Neujahrsempfang der HAMBURG WOMEN connect

Fotos: GUBBELS PHOTOGRAPHY

Während Unternehmen mit flexiblen Arbeitszeit- und Arbeitsplatzmodellen auf die Vielzahl von Lebensmodellen reagieren, wächst auch der Anspruch an erfolgreiche Führungskräfte, von denen ein hohes Maß an Empathie und Flexibilität gegenüber ihren Mitarbeitern erwartet wird.
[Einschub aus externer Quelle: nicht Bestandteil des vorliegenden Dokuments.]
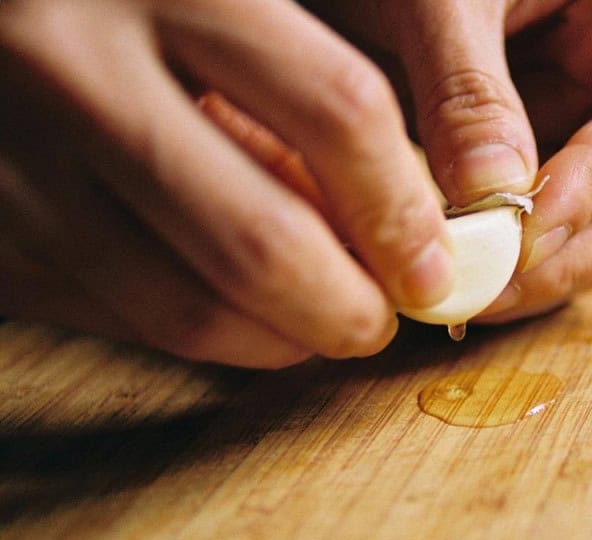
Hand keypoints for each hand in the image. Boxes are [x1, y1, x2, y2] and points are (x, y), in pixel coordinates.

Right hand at [0, 0, 455, 366]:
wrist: (1, 6)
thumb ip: (328, 84)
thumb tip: (433, 213)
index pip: (337, 111)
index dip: (403, 208)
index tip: (434, 264)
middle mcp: (73, 60)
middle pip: (257, 242)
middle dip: (345, 309)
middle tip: (377, 321)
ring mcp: (11, 146)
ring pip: (183, 306)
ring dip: (278, 340)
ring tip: (316, 324)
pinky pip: (109, 314)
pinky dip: (194, 329)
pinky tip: (233, 307)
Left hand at [318, 0, 591, 320]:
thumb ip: (468, 93)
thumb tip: (494, 205)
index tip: (524, 239)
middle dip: (570, 251)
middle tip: (489, 293)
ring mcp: (576, 116)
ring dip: (537, 268)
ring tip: (465, 293)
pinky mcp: (532, 146)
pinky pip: (539, 219)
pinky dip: (505, 255)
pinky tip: (459, 273)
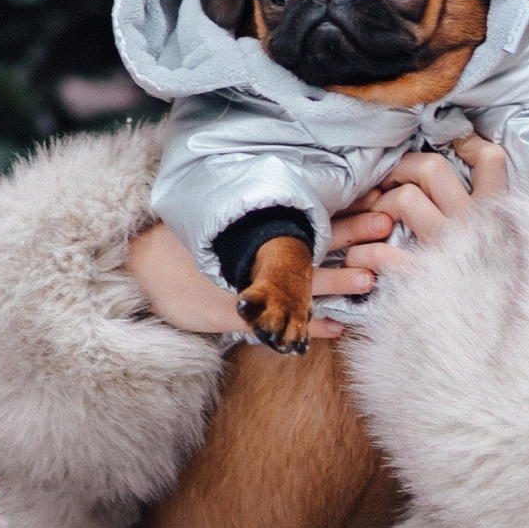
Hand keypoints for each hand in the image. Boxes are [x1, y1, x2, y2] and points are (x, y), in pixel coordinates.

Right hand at [123, 219, 375, 339]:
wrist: (140, 272)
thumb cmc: (183, 245)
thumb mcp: (219, 222)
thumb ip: (259, 216)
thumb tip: (298, 205)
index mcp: (258, 230)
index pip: (308, 215)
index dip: (343, 207)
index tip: (378, 197)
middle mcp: (257, 256)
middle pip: (313, 241)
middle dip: (353, 235)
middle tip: (388, 224)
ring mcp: (249, 288)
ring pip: (302, 283)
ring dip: (337, 282)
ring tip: (370, 281)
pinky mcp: (237, 316)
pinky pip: (280, 322)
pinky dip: (308, 327)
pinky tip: (336, 330)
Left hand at [325, 139, 508, 282]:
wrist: (505, 356)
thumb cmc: (499, 298)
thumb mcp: (511, 251)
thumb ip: (495, 219)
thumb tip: (478, 183)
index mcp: (498, 214)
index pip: (491, 159)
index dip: (469, 146)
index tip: (456, 150)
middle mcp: (474, 226)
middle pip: (432, 169)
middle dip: (402, 168)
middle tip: (392, 180)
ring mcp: (448, 250)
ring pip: (404, 201)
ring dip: (378, 207)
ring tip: (375, 221)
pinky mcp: (424, 281)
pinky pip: (382, 255)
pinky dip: (365, 255)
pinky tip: (363, 262)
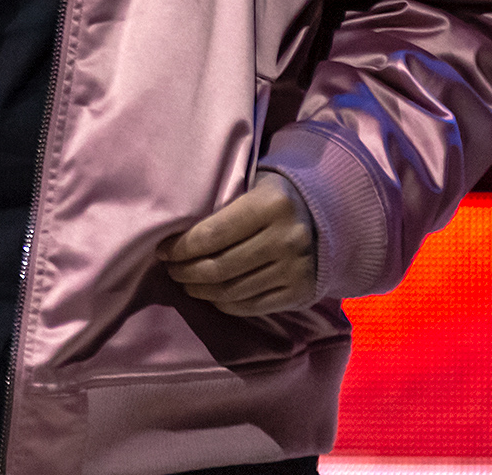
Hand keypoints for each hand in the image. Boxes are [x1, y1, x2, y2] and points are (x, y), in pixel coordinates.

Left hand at [158, 172, 318, 316]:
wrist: (328, 218)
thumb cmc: (274, 199)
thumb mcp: (252, 186)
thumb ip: (221, 206)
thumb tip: (176, 235)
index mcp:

Gleichsam steigen jedoch auch die Erwartungen von Führungskräften, von neuen Wegen in der Unternehmensführung zu profitieren – sowohl im Umgang mit den Mitarbeitern als auch in der Organisation des eigenen Arbeitsplatzes.

Rund 120 geladene weibliche Gäste aus der Hamburger Wirtschaft, Politik, Forschung und Lehre folgten am 27. Januar der Einladung von Marketing-Expertin Katrin Wachholz zum Neujahrsempfang der „HAMBURG WOMEN connect“, die es sich Aufgabe gemacht hat, Frauen in Führungspositionen miteinander zu vernetzen. In Hamburgs Highclass- Hotel The Fontenay an der Alster sprachen die Vorreiterinnen der DB Netz AG für Vereinbarkeit von Karriere und Privatleben Carola Garbe und Catherine-Marie Koffnit auf dem Podium unter anderem über ihr Arbeitsmodell: Sie arbeiten seit März 2018 gemeinsam auf einer Position in einem Jobsharing-Modell. Mit jeweils einer 60-Prozent-Stelle tragen sie gemeinsam Verantwortung für 4.900 Mitarbeiter, Auszubildende und Studierende sowie mehrere untergeordnete HR-Leiter. Beide arbeiten jeweils jede zweite Woche im Monat, immer montags ist Übergabetag für Meetings und Absprachen, die oft bei einem gemeinsamen Frühstück getroffen werden. Man müsse der anderen wirklich vertrauen und die jeweils freie Woche loslassen können – waren sich beide Kolleginnen einig. Darüber hinaus benannte Carola Garbe die Vorteile: „Man hat seinen eigenen Coach immer mit dabei. Zwei Sichtweisen auf die Aufgaben schaffen oft ganz neue, kreative Lösungen und die Verbindung und Ergänzung der verschiedenen Fähigkeiten macht ein Führungsteam unschlagbar.“

Moderatorin Ilka Groenewold, Catherine-Marie Koffnit und Carola Garbe (DB Netz AG), Gastgeberin Katrin Wachholz und Esther Kittel (The Fontenay) v. l. n. r.

Wichtig sei, dass man kein Alpha-Tier ist, so Koffnit, und weiter: „Vielleicht ist das auch der Grund dafür, dass statistisch mehr Frauen in diesem Modell arbeiten.“ Der Umbruch der Gesellschaft, der sich unlängst auf den Führungsstil auswirkt, wurde von den Frauen ebenfalls thematisiert: „Der Arbeitsmarkt muss sich den Bedürfnissen der Arbeitnehmer/ innen anpassen. Wer hier nicht mitgeht, der steht irgendwann ohne Personal da,“ Moderiert wurde der spannende Talk von Ilka Groenewold. Im Anschluss netzwerkten die Gäste beim Flying-Dinner und hinterfragten, welches Arbeitsmodell sich auf ihren eigenen Beruf ummünzen ließe.